'YOU DO NOT get to choose whether or not an article on you appears in Wikipedia, and you have no veto power over its contents. The article can cast you as a genius or an imbecile, a respected scientist or a crackpot.... a vandal could replace a page, any page, with total gibberish. The page on Einstein might have a statement inserted to the effect that he was a Nazi collaborator, or that his theories have been totally discredited, or that he was a silicon-based life form from Proxima Centauri.... Wikipedia does not operate by your rules but by its own conventions; I suggest you learn to accept it.... I can assure you resistance is futile."

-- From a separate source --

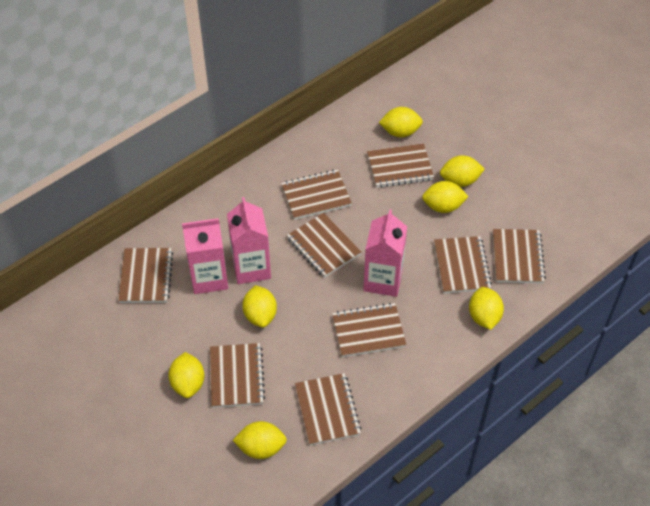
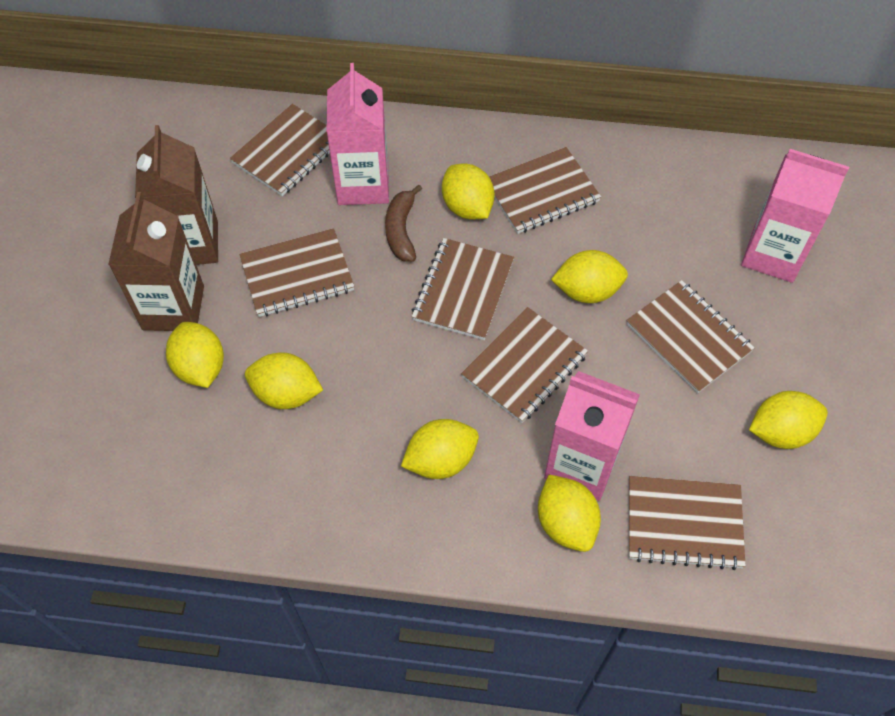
brown banana: none = 0 -> [385,184,422,262] = 1
brown carton: none = 0 -> [108,192,204,331] [135,125,218,265] = 2
brown notebook: [118,248,173,303] [210,343,265,408] [281,169,352,220] [287,213,362,278] [295,373,361,445] [332,303,406,357] [367,143,434,188] [434,236,492,293] [493,229,546,283] = 9 -> [230,104,330,196] [239,228,354,317] [412,238,514,340] [461,307,588,423] [489,147,601,234] [626,280,755,393] [629,476,746,570] = 7

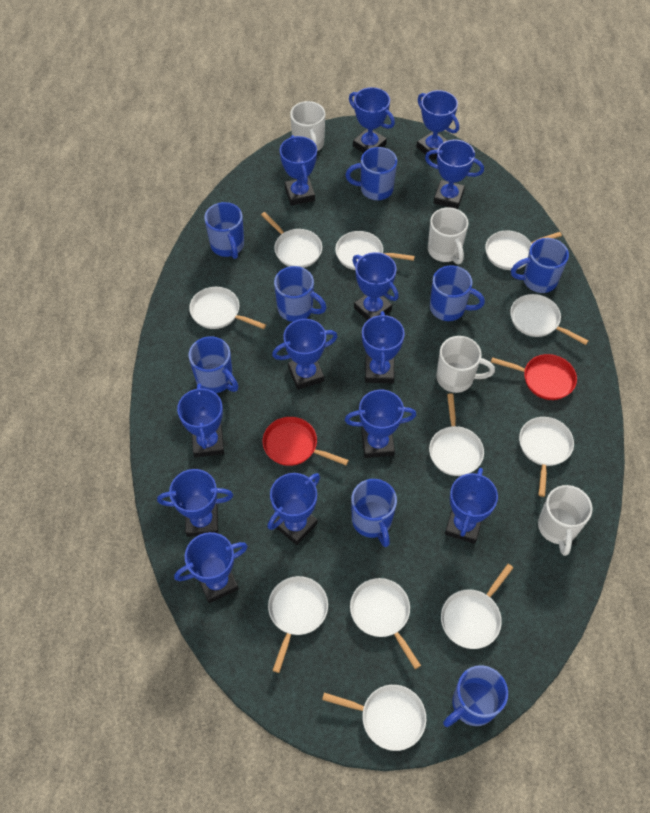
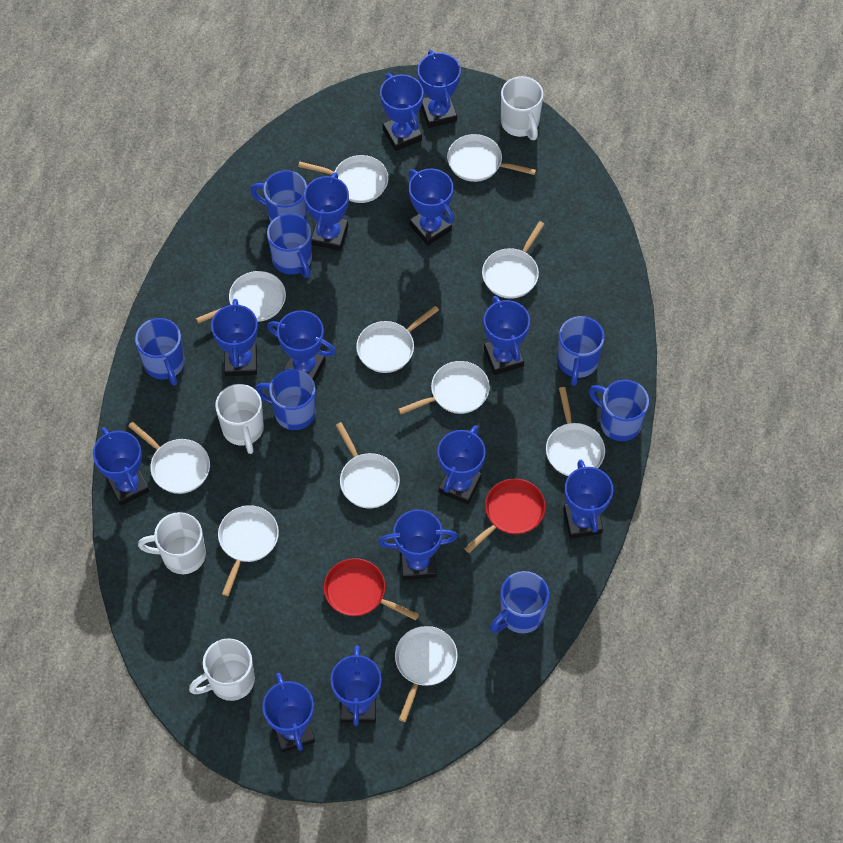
blue mug: [189,337,238,393] [204,202,244,259] [274,266,327,322] [345,147,397,200] [351,479,397,547] [430,265,485,321] [443,665,508,727] [511,238,569,293] = 8 -> [135,318,185,386] [250,170,308,222] [255,369,316,430] [267,213,312,278] [490,571,549,633] [557,316,604,386] [589,380,649,441] = 7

This was the lecture I received from anonymous Wikipedia "editor" KSmrq while I was in the midst of trying to bring some semblance of accuracy and neutrality to the "Bernard Haisch" article that another "editor" had posted a few days previously. I put "editor" in quotes because anyone can be a self-appointed editor. KSmrq's user page says: "Although I do have personal history, interests, education and professional experience, I feel no compulsion to share them with the world on this page." Now that inspires trust and confidence!
All it takes is a click of the mouse on the "edit this page" box and you too can add or subtract anything you want from virtually any article (a handful are blocked, e.g. George W. Bush), identity and relevant knowledge optional. Congratulations. You are now a Wikipedian.

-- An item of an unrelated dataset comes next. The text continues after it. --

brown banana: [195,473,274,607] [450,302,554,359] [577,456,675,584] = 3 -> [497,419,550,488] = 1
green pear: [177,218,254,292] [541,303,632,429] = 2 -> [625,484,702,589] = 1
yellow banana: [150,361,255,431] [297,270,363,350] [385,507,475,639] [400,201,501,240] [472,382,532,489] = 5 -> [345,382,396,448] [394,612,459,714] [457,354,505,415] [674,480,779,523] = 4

But wait. If the article happens to be about you or your work, you are supposed to refrain from clicking on "edit this page." Instead, if there are problems, you should click on the discussion page and politely argue your case there, in the hope that some other self-appointed editor will consider the merits of your case and fix things for you.

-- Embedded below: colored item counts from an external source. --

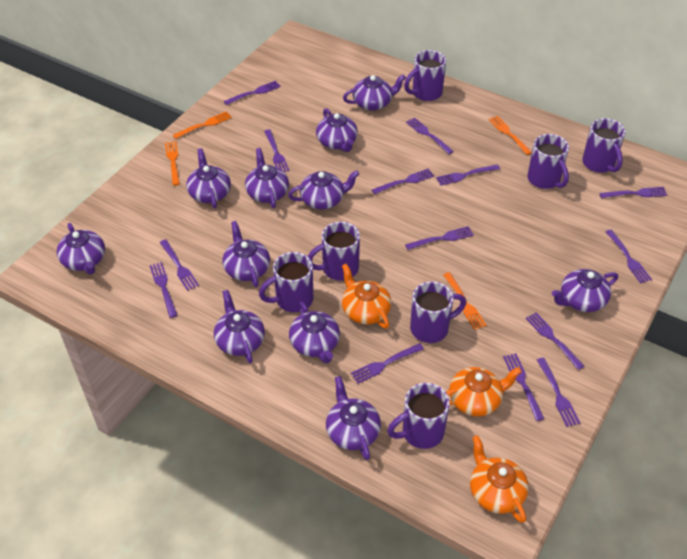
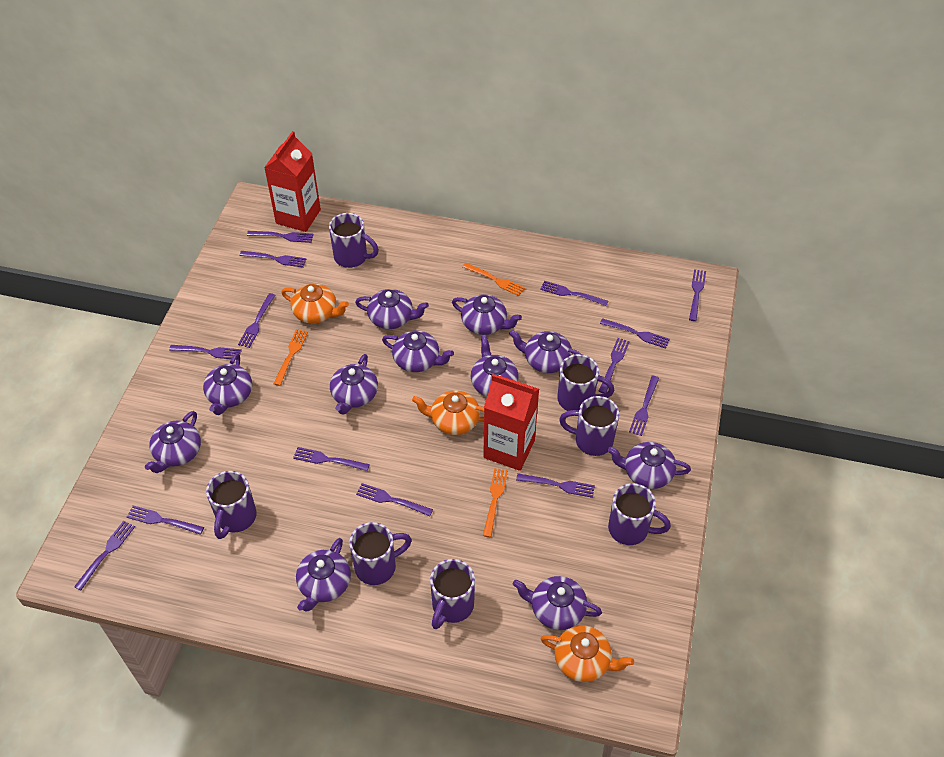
orange fork: [165,141,180,186] [173,112,232,139] [443,272,487,330] [488,116,532,155] = 4 -> [274,329,308,386] [462,263,525,296] [483,468,508,537] = 3
red carton: none = 0 -> [264,131,321,232] [483,374,539,471] = 2

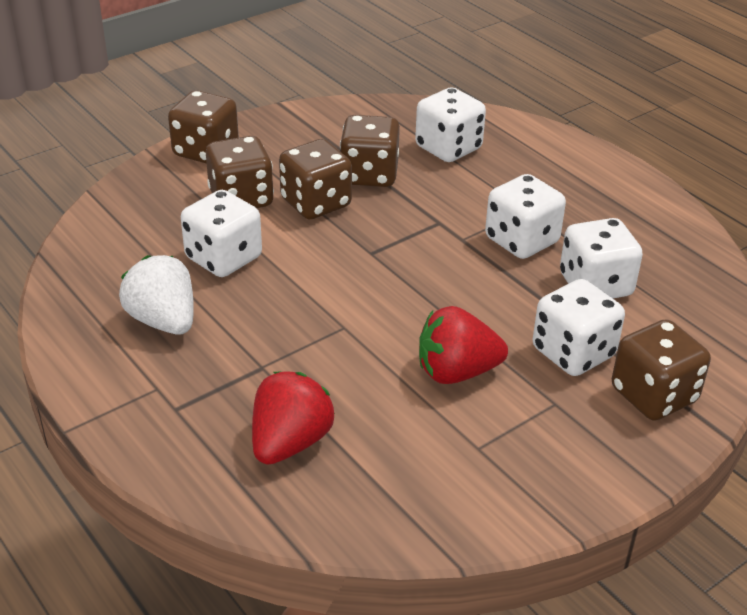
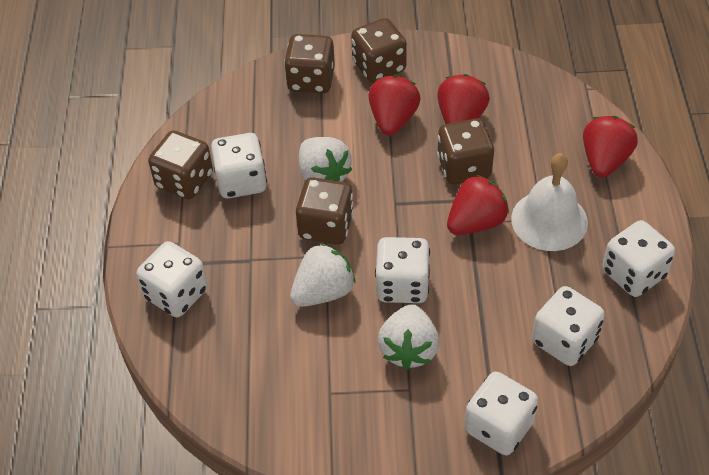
red strawberry: [252,371,335,465] [419,306,508,384] = 2 -> [368,75,421,135] [437,74,490,124] [447,175,509,235] [583,116,638,178] = 4
white bell: none = 0 -> [511,153,588,251] = 1
white dice: [181,190,262,277] [415,87,486,162] [485,174,566,259] [533,279,625,376] [560,218,643,298] = 5 -> [137,241,208,317] [211,133,267,198] [375,237,430,303] [465,372,538,455] [532,286,605,366] [602,220,675,297] = 6
white strawberry: [119,255,194,335] = 1 -> [290,243,355,307] [299,137,352,182] [378,304,439,370] = 3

The belief among Wikipedians is that somehow, through a process of group trial and error, something credible will emerge by and by.
This is not always so, as a widely reported 2005 case showed. John Seigenthaler Sr., founder of the First Amendment Center at Vanderbilt University and a former assistant to Robert F. Kennedy, discovered in September 2005, via a tip from a friend, that for the previous four months his Wikipedia entry had included this statement, inserted by an anonymous editor: "John Seigenthaler Sr. was the assistant to Attorney General Robert Kennedy in the early 1960s. For a brief time, he was thought to have been directly involved in the Kennedy assassinations of both John, and his brother, Bobby. Nothing was ever proven."